It should come as no surprise that telecoms, by nature, generate vast amounts of data. Because of that fact, it is very easy to assume that AI would be a very powerful tool for telecoms. After all, consuming and crunching data are two of AI’s most attractive qualities. Logic would have it, then, that the telecom industry is champing at the bit to leverage AI to open up new opportunities. The billion-dollar question is… how?
Most telecom companies today are built on legacy foundations–outdated software infrastructures that are siloed off from one another. That means that if AI were applied en masse, you would quickly become mired in a messy, garbage-in, garbage-out scenario. Because of this potential pitfall, the answer lies in a targeted approach to AI.
There is one system of record that telecoms have that contains the most valuable data. Billing. It’s one of, if not the most frequent point of entry and the largest depository of customer data. Consider the ways that customers project data connected to billing:
- An increase in data usage or an upgraded data plan could indicate a growing business
- A switch from an individual plan to a family plan could mean that family members have grown into a new demographic with increased buying power
- An uptick in global roaming plans might signal a budding market expansion opportunity
- A surge in refund or discount requests could be a sign of increased competition
- A rush of billing cancellations could be pointing to a churn problem
What’s more, these broad-based insights can be further refined and segmented by knowing specifics of a single billing interaction:
- When did the customer call?
- What was their issue?
- What plan are they on?
- What device do they use?
- Where are they located?
- What other services do they use?
- How did we respond to their issue?
- What new products or services might they benefit from?
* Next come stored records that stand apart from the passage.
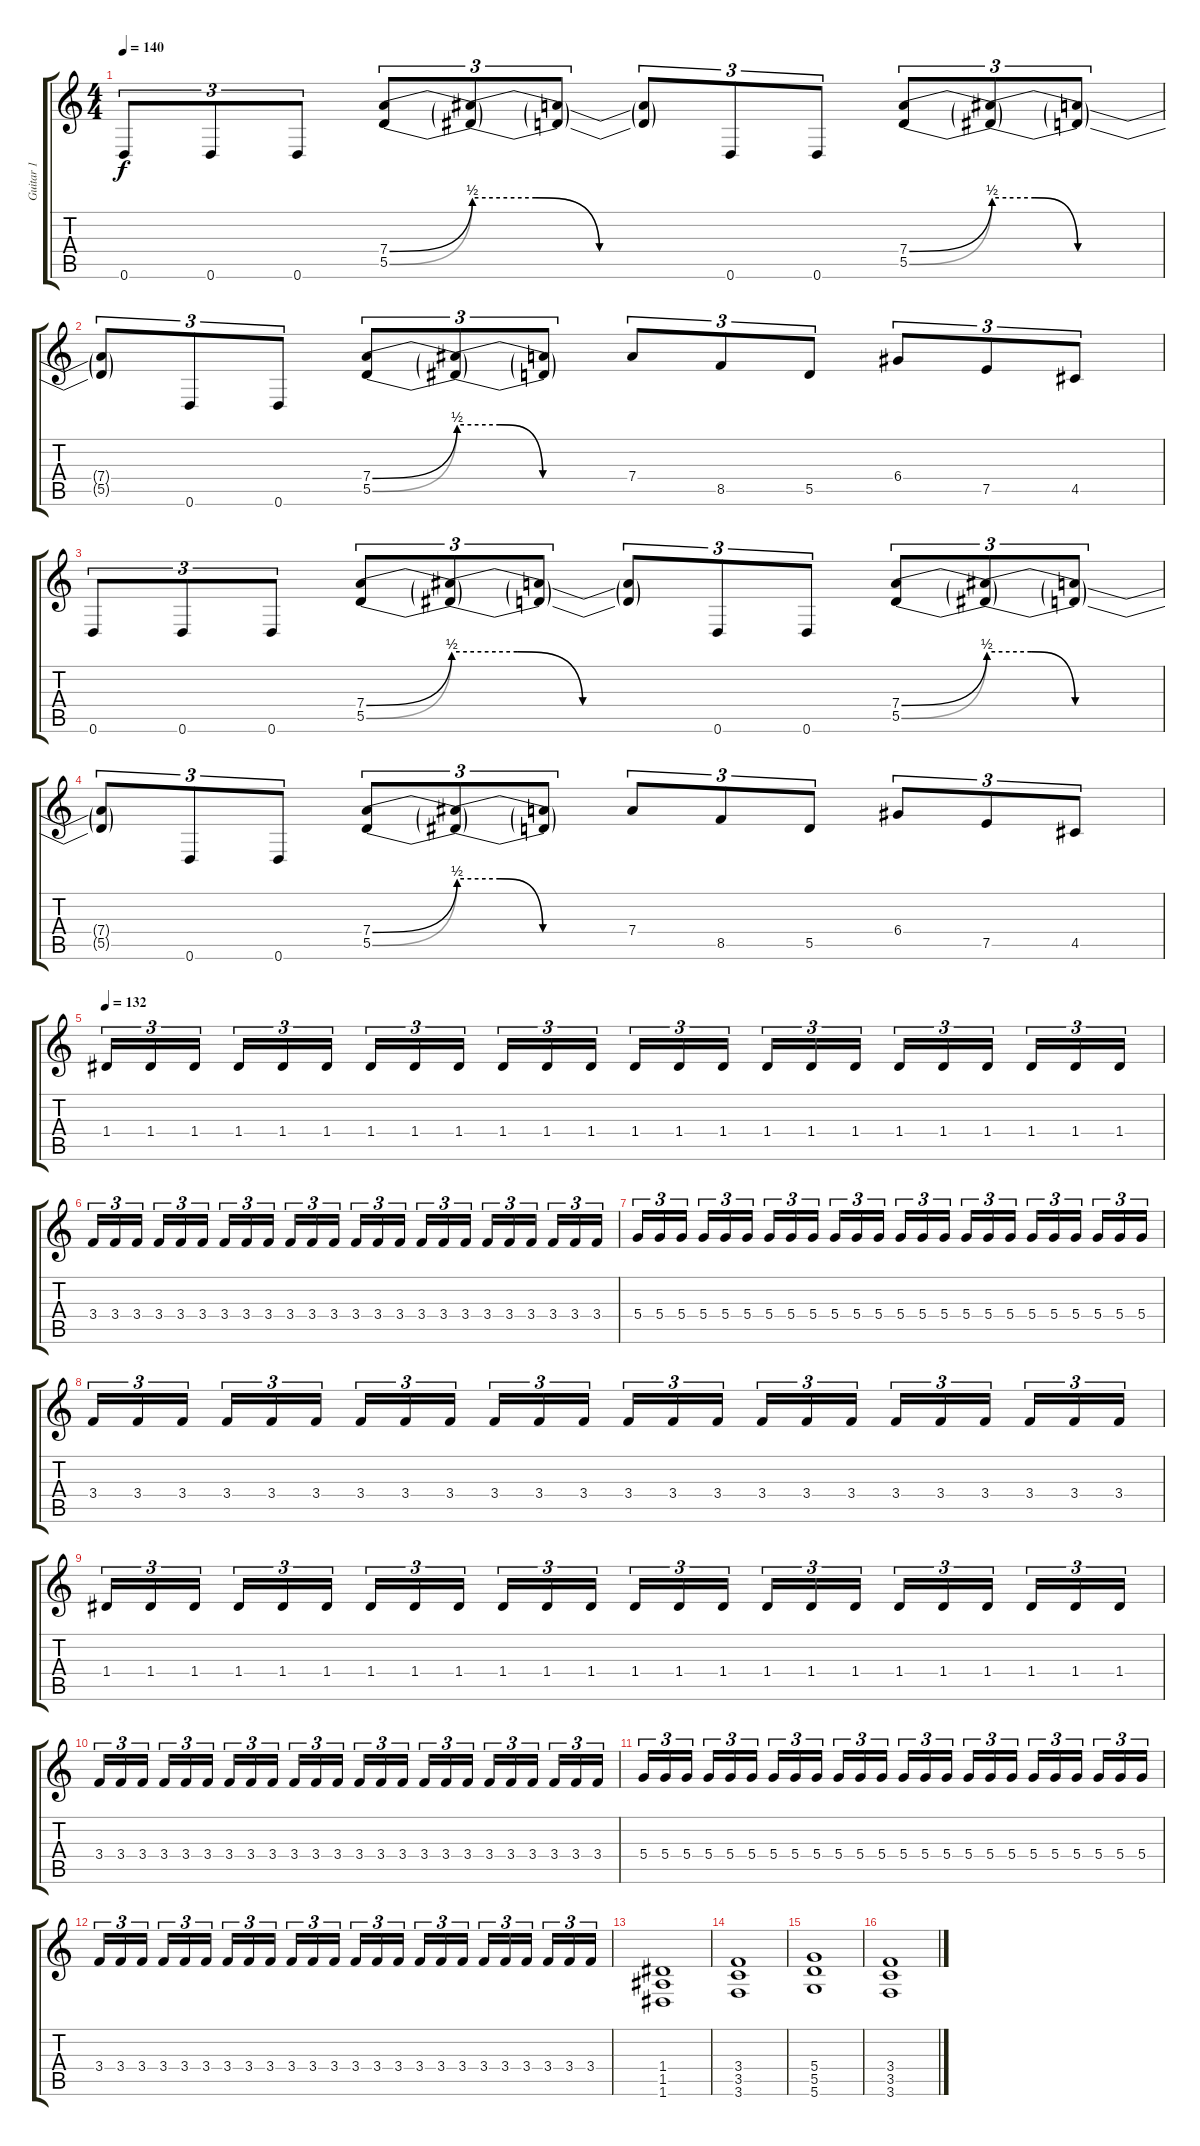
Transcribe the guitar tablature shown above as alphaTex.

\track ("Guitar 1" "Guitar 1") {instrument electricguitarclean}
\staff {score tabs}
\tuning (E4 B3 G3 D3 A2 D2) {hide}
\ts (4 4)
\tempo 140
\clef g2
\ks c
0.6.8{tu (3 2) dy f} 0.6.8{tu (3 2)} 0.6.8{tu (3 2)} (7.4{be (bend 0 0 60 2)} 5.5{be (bend 0 0 60 2)}).8{tu (3 2)} (7.4{be (custom 0 2 15 2 30 0 60 0) t} 5.5{be (custom 0 2 15 2 30 0 60 0) t}).8{tu (3 2)} (7.4{t} 5.5{t}).8{tu (3 2)} (7.4{t} 5.5{t}).8{tu (3 2)} 0.6.8{tu (3 2)} 0.6.8{tu (3 2)} (7.4{be (bend 0 0 60 2)} 5.5{be (bend 0 0 60 2)}).8{tu (3 2)} (7.4{be (custom 0 2 15 2 30 0 60 0) t} 5.5{be (custom 0 2 15 2 30 0 60 0) t}).8{tu (3 2)} (7.4{t} 5.5{t}).8{tu (3 2)} |
(7.4{t} 5.5{t}).8{tu (3 2)} 0.6.8{tu (3 2)} 0.6.8{tu (3 2)} (7.4{be (bend 0 0 60 2)} 5.5{be (bend 0 0 60 2)}).8{tu (3 2)} (7.4{be (custom 0 2 15 2 30 0 60 0) t} 5.5{be (custom 0 2 15 2 30 0 60 0) t}).8{tu (3 2)} (7.4{t} 5.5{t}).8{tu (3 2)} 7.4.8{tu (3 2)} 8.5.8{tu (3 2)} 5.5.8{tu (3 2)} 6.4.8{tu (3 2)} 7.5.8{tu (3 2)} 4.5.8{tu (3 2)} |
0.6.8{tu (3 2)} 0.6.8{tu (3 2)} 0.6.8{tu (3 2)} (7.4{be (bend 0 0 60 2)} 5.5{be (bend 0 0 60 2)}).8{tu (3 2)} (7.4{be (custom 0 2 15 2 30 0 60 0) t} 5.5{be (custom 0 2 15 2 30 0 60 0) t}).8{tu (3 2)} (7.4{t} 5.5{t}).8{tu (3 2)} (7.4{t} 5.5{t}).8{tu (3 2)} 0.6.8{tu (3 2)} 0.6.8{tu (3 2)} (7.4{be (bend 0 0 60 2)} 5.5{be (bend 0 0 60 2)}).8{tu (3 2)} (7.4{be (custom 0 2 15 2 30 0 60 0) t} 5.5{be (custom 0 2 15 2 30 0 60 0) t}).8{tu (3 2)} (7.4{t} 5.5{t}).8{tu (3 2)} |
(7.4{t} 5.5{t}).8{tu (3 2)} 0.6.8{tu (3 2)} 0.6.8{tu (3 2)} (7.4{be (bend 0 0 60 2)} 5.5{be (bend 0 0 60 2)}).8{tu (3 2)} (7.4{be (custom 0 2 15 2 30 0 60 0) t} 5.5{be (custom 0 2 15 2 30 0 60 0) t}).8{tu (3 2)} (7.4{t} 5.5{t}).8{tu (3 2)} 7.4.8{tu (3 2)} 8.5.8{tu (3 2)} 5.5.8{tu (3 2)} 6.4.8{tu (3 2)} 7.5.8{tu (3 2)} 4.5.8{tu (3 2)} |
\tempo 132
1.4.16{tu (3 2)} 1.4.16{tu (3 2)} 1.4.16{tu (3 2) beam splitsecondary} 1.4.16{tu (3 2)} 1.4.16{tu (3 2)} 1.4.16{tu (3 2)} 1.4.16{tu (3 2)} 1.4.16{tu (3 2)} 1.4.16{tu (3 2) beam splitsecondary} 1.4.16{tu (3 2)} 1.4.16{tu (3 2)} 1.4.16{tu (3 2)} 1.4.16{tu (3 2)} 1.4.16{tu (3 2)} 1.4.16{tu (3 2) beam splitsecondary} 1.4.16{tu (3 2)} 1.4.16{tu (3 2)} 1.4.16{tu (3 2)} 1.4.16{tu (3 2)} 1.4.16{tu (3 2)} 1.4.16{tu (3 2) beam splitsecondary} 1.4.16{tu (3 2)} 1.4.16{tu (3 2)} 1.4.16{tu (3 2)} |
3.4.16{tu (3 2)} 3.4.16{tu (3 2)} 3.4.16{tu (3 2) beam splitsecondary} 3.4.16{tu (3 2)} 3.4.16{tu (3 2)} 3.4.16{tu (3 2)} 3.4.16{tu (3 2)} 3.4.16{tu (3 2)} 3.4.16{tu (3 2) beam splitsecondary} 3.4.16{tu (3 2)} 3.4.16{tu (3 2)} 3.4.16{tu (3 2)} 3.4.16{tu (3 2)} 3.4.16{tu (3 2)} 3.4.16{tu (3 2) beam splitsecondary} 3.4.16{tu (3 2)} 3.4.16{tu (3 2)} 3.4.16{tu (3 2)} 3.4.16{tu (3 2)} 3.4.16{tu (3 2)} 3.4.16{tu (3 2) beam splitsecondary} 3.4.16{tu (3 2)} 3.4.16{tu (3 2)} 3.4.16{tu (3 2)} |
5.4.16{tu (3 2)} 5.4.16{tu (3 2)} 5.4.16{tu (3 2) beam splitsecondary} 5.4.16{tu (3 2)} 5.4.16{tu (3 2)} 5.4.16{tu (3 2)} 5.4.16{tu (3 2)} 5.4.16{tu (3 2)} 5.4.16{tu (3 2) beam splitsecondary} 5.4.16{tu (3 2)} 5.4.16{tu (3 2)} 5.4.16{tu (3 2)} 5.4.16{tu (3 2)} 5.4.16{tu (3 2)} 5.4.16{tu (3 2) beam splitsecondary} 5.4.16{tu (3 2)} 5.4.16{tu (3 2)} 5.4.16{tu (3 2)} 5.4.16{tu (3 2)} 5.4.16{tu (3 2)} 5.4.16{tu (3 2) beam splitsecondary} 5.4.16{tu (3 2)} 5.4.16{tu (3 2)} 5.4.16{tu (3 2)} |
3.4.16{tu (3 2)} 3.4.16{tu (3 2)} 3.4.16{tu (3 2) beam splitsecondary} 3.4.16{tu (3 2)} 3.4.16{tu (3 2)} 3.4.16{tu (3 2)} 3.4.16{tu (3 2)} 3.4.16{tu (3 2)} 3.4.16{tu (3 2) beam splitsecondary} 3.4.16{tu (3 2)} 3.4.16{tu (3 2)} 3.4.16{tu (3 2)} 3.4.16{tu (3 2)} 3.4.16{tu (3 2)} 3.4.16{tu (3 2) beam splitsecondary} 3.4.16{tu (3 2)} 3.4.16{tu (3 2)} 3.4.16{tu (3 2)} 3.4.16{tu (3 2)} 3.4.16{tu (3 2)} 3.4.16{tu (3 2) beam splitsecondary} 3.4.16{tu (3 2)} 3.4.16{tu (3 2)} 3.4.16{tu (3 2)} |
1.4.16{tu (3 2)} 1.4.16{tu (3 2)} 1.4.16{tu (3 2) beam splitsecondary} 1.4.16{tu (3 2)} 1.4.16{tu (3 2)} 1.4.16{tu (3 2)} 1.4.16{tu (3 2)} 1.4.16{tu (3 2)} 1.4.16{tu (3 2) beam splitsecondary} 1.4.16{tu (3 2)} 1.4.16{tu (3 2)} 1.4.16{tu (3 2)} 1.4.16{tu (3 2)} 1.4.16{tu (3 2)} 1.4.16{tu (3 2) beam splitsecondary} 1.4.16{tu (3 2)} 1.4.16{tu (3 2)} 1.4.16{tu (3 2)} 1.4.16{tu (3 2)} 1.4.16{tu (3 2)} 1.4.16{tu (3 2) beam splitsecondary} 1.4.16{tu (3 2)} 1.4.16{tu (3 2)} 1.4.16{tu (3 2)} |
3.4.16{tu (3 2)} 3.4.16{tu (3 2)} 3.4.16{tu (3 2) beam splitsecondary} 3.4.16{tu (3 2)} 3.4.16{tu (3 2)} 3.4.16{tu (3 2)} 3.4.16{tu (3 2)} 3.4.16{tu (3 2)} 3.4.16{tu (3 2) beam splitsecondary} 3.4.16{tu (3 2)} 3.4.16{tu (3 2)} 3.4.16{tu (3 2)} 3.4.16{tu (3 2)} 3.4.16{tu (3 2)} 3.4.16{tu (3 2) beam splitsecondary} 3.4.16{tu (3 2)} 3.4.16{tu (3 2)} 3.4.16{tu (3 2)} 3.4.16{tu (3 2)} 3.4.16{tu (3 2)} 3.4.16{tu (3 2) beam splitsecondary} 3.4.16{tu (3 2)} 3.4.16{tu (3 2)} 3.4.16{tu (3 2)} |
5.4.16{tu (3 2)} 5.4.16{tu (3 2)} 5.4.16{tu (3 2) beam splitsecondary} 5.4.16{tu (3 2)} 5.4.16{tu (3 2)} 5.4.16{tu (3 2)} 5.4.16{tu (3 2)} 5.4.16{tu (3 2)} 5.4.16{tu (3 2) beam splitsecondary} 5.4.16{tu (3 2)} 5.4.16{tu (3 2)} 5.4.16{tu (3 2)} 5.4.16{tu (3 2)} 5.4.16{tu (3 2)} 5.4.16{tu (3 2) beam splitsecondary} 5.4.16{tu (3 2)} 5.4.16{tu (3 2)} 5.4.16{tu (3 2)} 5.4.16{tu (3 2)} 5.4.16{tu (3 2)} 5.4.16{tu (3 2) beam splitsecondary} 5.4.16{tu (3 2)} 5.4.16{tu (3 2)} 5.4.16{tu (3 2)} |
3.4.16{tu (3 2)} 3.4.16{tu (3 2)} 3.4.16{tu (3 2) beam splitsecondary} 3.4.16{tu (3 2)} 3.4.16{tu (3 2)} 3.4.16{tu (3 2)} 3.4.16{tu (3 2)} 3.4.16{tu (3 2)} 3.4.16{tu (3 2) beam splitsecondary} 3.4.16{tu (3 2)} 3.4.16{tu (3 2)} 3.4.16{tu (3 2)} 3.4.16{tu (3 2)} 3.4.16{tu (3 2)} 3.4.16{tu (3 2) beam splitsecondary} 3.4.16{tu (3 2)} 3.4.16{tu (3 2)} 3.4.16{tu (3 2)} 3.4.16{tu (3 2)} 3.4.16{tu (3 2)} 3.4.16{tu (3 2) beam splitsecondary} 3.4.16{tu (3 2)} 3.4.16{tu (3 2)} 3.4.16{tu (3 2)} |
(1.4 1.5 1.6).1 |
(3.4 3.5 3.6).1 |
(5.4 5.5 5.6).1 |
(3.4 3.5 3.6).1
With all of this information coming from the same place (billing) AI can be applied to collect, parse, segment and organize this massive, singular trove of valuable data. We can then use AI again to make very specific queries, leading to informed decisions. We can create new models, find efficiencies, strategize new product and service offerings and, ultimately, grow revenues and decrease costs.
Proceed with Urgency
The biggest threat to this opportunity is if the telecom industry is slow to understand the value of an approach like this. This was true with telecom sleeping on the cloud, and there is potential of it happening again. We see some industries like social media and entertainment adopt precise strategies with AI to great benefit, while entirely new industries have been born by adopting similar approaches–adtech and martech, for example.
Here, there is even more at stake. Telecom has emerged as an essential utility. The more that we can strategically and effectively leverage the new tools and technologies available to us, the better we can continue to build and maintain these services, and the greater impact we can have on the industry, and on society as a whole.